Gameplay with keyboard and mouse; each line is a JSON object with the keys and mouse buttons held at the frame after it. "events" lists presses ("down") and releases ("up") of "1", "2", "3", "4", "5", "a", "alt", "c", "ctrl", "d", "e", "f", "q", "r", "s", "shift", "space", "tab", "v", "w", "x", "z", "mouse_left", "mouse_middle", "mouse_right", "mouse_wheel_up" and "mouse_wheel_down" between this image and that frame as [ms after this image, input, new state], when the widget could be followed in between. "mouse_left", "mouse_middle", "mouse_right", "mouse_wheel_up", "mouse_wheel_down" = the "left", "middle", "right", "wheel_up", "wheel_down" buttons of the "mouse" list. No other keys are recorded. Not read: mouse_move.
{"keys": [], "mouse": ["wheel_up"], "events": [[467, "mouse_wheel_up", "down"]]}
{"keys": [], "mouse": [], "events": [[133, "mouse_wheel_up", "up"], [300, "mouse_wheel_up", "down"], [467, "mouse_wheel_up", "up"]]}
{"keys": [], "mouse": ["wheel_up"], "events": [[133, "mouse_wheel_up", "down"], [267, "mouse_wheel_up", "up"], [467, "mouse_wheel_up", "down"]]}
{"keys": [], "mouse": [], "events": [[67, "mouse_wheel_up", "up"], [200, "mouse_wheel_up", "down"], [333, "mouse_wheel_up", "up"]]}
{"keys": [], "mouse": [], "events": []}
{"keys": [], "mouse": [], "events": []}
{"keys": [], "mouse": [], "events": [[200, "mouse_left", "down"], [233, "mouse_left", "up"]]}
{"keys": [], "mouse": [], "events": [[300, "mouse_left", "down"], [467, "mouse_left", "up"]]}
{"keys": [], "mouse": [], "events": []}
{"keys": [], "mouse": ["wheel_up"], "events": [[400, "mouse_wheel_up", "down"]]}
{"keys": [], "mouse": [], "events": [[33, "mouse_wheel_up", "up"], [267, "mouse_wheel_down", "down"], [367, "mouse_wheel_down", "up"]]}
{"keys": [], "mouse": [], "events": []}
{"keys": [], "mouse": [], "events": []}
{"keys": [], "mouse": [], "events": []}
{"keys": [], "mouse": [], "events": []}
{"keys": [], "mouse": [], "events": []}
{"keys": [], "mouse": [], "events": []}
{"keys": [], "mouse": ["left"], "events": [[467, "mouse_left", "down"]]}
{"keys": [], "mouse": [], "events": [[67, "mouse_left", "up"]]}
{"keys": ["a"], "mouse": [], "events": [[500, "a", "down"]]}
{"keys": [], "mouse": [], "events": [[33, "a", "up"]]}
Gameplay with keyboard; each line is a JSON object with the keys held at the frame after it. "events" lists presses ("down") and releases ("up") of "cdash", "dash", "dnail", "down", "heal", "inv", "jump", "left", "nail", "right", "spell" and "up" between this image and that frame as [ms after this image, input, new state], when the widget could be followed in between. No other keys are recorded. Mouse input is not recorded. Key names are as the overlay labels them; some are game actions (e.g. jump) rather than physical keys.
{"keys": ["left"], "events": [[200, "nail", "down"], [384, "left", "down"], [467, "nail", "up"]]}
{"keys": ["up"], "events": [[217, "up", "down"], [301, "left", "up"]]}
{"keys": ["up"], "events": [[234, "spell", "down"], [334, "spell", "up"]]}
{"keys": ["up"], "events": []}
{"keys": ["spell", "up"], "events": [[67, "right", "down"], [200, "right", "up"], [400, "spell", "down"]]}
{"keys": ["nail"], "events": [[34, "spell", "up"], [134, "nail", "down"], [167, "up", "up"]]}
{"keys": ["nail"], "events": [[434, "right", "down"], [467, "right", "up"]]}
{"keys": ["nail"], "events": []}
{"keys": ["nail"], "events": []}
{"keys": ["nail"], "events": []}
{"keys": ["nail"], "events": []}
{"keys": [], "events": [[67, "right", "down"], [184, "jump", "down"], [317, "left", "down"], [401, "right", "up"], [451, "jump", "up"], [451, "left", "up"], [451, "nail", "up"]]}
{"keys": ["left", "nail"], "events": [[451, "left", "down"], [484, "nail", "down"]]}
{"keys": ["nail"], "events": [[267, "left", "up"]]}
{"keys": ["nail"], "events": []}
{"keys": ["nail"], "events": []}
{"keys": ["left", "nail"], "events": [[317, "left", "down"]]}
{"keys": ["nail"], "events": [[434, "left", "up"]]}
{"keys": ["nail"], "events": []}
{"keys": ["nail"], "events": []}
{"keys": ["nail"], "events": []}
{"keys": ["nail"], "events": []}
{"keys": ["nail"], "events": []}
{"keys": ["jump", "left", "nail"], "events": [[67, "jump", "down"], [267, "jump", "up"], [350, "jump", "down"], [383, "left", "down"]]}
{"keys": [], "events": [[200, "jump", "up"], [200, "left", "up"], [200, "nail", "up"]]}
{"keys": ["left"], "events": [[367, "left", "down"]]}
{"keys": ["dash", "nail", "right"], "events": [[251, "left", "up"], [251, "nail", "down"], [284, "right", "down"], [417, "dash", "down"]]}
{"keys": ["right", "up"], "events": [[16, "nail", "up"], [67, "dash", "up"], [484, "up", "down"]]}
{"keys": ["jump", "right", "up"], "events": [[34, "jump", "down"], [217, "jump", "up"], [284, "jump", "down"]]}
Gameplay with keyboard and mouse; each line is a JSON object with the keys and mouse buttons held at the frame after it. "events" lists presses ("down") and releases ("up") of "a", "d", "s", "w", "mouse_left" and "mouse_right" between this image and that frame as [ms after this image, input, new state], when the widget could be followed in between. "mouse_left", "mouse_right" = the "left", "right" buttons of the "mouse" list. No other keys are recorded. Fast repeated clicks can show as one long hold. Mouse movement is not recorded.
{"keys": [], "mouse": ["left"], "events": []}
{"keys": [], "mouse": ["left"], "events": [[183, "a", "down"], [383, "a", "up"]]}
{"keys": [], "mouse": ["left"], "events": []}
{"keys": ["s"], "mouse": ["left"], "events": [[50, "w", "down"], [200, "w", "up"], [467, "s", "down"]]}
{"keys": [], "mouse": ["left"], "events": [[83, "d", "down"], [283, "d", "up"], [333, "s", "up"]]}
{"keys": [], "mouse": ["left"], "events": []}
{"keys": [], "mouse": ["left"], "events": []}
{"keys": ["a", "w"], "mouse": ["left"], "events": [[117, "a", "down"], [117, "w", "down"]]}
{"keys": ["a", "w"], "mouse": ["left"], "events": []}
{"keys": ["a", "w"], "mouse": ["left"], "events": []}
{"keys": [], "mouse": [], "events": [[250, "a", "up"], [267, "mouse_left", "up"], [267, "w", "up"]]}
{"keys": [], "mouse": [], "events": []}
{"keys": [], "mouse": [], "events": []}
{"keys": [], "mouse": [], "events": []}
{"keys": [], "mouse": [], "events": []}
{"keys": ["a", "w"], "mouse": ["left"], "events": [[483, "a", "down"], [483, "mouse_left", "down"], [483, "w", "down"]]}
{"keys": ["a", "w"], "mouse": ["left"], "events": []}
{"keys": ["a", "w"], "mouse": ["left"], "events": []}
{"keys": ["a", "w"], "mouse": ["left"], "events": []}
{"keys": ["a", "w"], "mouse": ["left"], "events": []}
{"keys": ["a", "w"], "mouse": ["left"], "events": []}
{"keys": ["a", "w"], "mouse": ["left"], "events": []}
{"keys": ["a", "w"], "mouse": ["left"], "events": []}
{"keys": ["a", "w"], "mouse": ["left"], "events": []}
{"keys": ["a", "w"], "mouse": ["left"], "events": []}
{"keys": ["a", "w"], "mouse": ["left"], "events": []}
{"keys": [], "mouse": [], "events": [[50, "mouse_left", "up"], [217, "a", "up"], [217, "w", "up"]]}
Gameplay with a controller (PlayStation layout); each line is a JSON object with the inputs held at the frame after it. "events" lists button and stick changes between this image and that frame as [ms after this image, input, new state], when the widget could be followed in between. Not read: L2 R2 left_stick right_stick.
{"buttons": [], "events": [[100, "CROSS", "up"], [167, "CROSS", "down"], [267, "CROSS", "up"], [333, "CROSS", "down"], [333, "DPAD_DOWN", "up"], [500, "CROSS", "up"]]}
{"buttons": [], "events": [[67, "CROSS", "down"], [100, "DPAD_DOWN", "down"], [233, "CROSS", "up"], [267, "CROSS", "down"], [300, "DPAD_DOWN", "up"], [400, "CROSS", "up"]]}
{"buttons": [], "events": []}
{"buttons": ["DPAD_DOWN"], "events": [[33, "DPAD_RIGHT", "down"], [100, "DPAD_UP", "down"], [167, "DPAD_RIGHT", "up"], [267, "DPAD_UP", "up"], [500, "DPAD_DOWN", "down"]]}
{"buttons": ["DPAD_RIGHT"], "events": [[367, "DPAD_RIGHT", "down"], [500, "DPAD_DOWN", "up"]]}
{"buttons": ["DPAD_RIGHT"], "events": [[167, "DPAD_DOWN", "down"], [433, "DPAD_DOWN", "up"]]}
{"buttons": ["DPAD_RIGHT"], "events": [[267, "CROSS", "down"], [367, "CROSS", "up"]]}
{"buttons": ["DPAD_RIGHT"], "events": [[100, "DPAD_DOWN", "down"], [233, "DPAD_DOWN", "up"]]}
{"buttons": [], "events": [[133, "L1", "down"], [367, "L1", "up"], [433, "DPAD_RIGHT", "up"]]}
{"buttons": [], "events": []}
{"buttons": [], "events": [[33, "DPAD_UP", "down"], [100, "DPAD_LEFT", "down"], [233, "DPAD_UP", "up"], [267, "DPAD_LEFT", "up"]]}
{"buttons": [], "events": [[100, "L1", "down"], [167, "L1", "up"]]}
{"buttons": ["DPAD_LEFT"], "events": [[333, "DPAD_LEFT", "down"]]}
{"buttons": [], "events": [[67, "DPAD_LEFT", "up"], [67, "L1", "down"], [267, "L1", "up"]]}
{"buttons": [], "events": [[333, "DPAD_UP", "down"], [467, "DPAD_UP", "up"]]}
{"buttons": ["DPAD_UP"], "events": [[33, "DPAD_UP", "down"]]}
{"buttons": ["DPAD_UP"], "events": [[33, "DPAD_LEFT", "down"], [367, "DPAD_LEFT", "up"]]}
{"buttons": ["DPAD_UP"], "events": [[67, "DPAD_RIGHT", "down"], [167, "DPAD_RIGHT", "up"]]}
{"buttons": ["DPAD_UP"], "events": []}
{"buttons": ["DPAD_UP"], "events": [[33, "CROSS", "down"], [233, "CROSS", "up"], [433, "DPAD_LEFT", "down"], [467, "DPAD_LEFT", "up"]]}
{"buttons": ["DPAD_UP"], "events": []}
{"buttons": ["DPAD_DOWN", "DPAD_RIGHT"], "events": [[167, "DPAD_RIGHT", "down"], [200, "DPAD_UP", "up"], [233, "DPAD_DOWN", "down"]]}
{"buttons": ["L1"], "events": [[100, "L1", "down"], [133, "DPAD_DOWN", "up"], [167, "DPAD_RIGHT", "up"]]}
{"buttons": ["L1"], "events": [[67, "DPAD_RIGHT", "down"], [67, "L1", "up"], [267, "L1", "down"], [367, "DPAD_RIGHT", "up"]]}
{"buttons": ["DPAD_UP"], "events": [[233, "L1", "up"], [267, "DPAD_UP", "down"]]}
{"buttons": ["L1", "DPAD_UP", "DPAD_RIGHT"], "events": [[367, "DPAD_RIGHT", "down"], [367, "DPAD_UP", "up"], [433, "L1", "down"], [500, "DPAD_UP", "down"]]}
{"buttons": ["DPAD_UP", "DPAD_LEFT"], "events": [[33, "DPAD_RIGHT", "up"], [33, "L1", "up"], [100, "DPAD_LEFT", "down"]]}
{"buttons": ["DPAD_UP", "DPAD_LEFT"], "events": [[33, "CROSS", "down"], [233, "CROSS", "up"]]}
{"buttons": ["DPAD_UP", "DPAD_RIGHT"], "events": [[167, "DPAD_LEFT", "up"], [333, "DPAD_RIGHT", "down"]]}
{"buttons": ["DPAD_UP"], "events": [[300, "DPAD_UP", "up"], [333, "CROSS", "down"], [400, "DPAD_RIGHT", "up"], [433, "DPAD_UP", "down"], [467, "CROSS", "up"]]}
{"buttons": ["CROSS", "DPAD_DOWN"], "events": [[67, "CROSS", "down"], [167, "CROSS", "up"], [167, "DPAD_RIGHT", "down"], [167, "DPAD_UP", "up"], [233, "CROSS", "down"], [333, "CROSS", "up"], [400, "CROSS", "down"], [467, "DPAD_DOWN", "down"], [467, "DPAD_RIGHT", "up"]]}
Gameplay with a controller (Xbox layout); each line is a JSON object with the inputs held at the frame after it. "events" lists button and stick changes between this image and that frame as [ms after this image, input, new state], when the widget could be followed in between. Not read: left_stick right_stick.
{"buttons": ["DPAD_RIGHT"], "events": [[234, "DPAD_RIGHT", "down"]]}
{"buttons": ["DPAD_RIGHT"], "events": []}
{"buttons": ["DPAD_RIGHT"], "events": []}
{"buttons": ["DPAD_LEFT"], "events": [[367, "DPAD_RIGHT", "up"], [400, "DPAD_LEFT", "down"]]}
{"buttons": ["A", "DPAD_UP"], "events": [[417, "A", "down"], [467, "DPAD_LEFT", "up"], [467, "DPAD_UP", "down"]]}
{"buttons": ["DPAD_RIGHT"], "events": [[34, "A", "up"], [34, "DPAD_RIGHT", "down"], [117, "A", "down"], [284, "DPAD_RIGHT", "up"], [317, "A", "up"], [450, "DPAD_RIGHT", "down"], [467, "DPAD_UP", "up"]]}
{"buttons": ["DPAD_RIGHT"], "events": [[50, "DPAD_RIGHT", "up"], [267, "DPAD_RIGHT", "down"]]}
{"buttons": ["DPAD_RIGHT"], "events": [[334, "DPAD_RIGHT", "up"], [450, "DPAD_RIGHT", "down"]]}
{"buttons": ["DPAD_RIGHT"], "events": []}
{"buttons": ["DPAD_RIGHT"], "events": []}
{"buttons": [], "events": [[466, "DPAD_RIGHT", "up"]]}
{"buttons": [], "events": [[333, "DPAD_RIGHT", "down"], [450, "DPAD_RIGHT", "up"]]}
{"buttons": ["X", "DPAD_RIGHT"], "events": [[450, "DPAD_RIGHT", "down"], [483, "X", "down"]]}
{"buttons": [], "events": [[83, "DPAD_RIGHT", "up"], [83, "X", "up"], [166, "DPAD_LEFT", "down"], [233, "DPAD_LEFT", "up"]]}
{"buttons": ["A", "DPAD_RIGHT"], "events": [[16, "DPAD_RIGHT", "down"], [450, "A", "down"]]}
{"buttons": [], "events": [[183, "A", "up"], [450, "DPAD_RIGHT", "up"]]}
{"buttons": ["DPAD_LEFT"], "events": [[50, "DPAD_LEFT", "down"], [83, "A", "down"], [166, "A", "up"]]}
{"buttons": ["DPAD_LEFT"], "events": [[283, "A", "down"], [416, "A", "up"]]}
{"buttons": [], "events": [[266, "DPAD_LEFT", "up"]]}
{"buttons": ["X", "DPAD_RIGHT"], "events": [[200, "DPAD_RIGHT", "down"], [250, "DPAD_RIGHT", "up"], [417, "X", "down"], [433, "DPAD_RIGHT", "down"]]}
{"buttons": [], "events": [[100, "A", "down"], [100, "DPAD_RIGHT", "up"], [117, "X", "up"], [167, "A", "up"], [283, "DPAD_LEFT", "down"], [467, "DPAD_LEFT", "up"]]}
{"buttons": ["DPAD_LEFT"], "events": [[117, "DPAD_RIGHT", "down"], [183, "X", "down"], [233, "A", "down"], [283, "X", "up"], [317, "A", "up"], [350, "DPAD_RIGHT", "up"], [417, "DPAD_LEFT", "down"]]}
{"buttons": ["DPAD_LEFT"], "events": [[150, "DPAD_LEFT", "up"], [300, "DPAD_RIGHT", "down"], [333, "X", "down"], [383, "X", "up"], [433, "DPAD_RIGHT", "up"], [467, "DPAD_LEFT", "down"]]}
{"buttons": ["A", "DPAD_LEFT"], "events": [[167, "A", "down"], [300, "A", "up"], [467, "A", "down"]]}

=======

- _What to work on_
Copy out, from the listing above, every line that contains the string "controller".

- _Solution for this exercise_
Gameplay with a controller (PlayStation layout); each line is a JSON object with the inputs held at the frame after it. "events" lists button and stick changes between this image and that frame as [ms after this image, input, new state], when the widget could be followed in between. Not read: L2 R2 left_stick right_stick.
Gameplay with a controller (Xbox layout); each line is a JSON object with the inputs held at the frame after it. "events" lists button and stick changes between this image and that frame as [ms after this image, input, new state], when the widget could be followed in between. Not read: left_stick right_stick.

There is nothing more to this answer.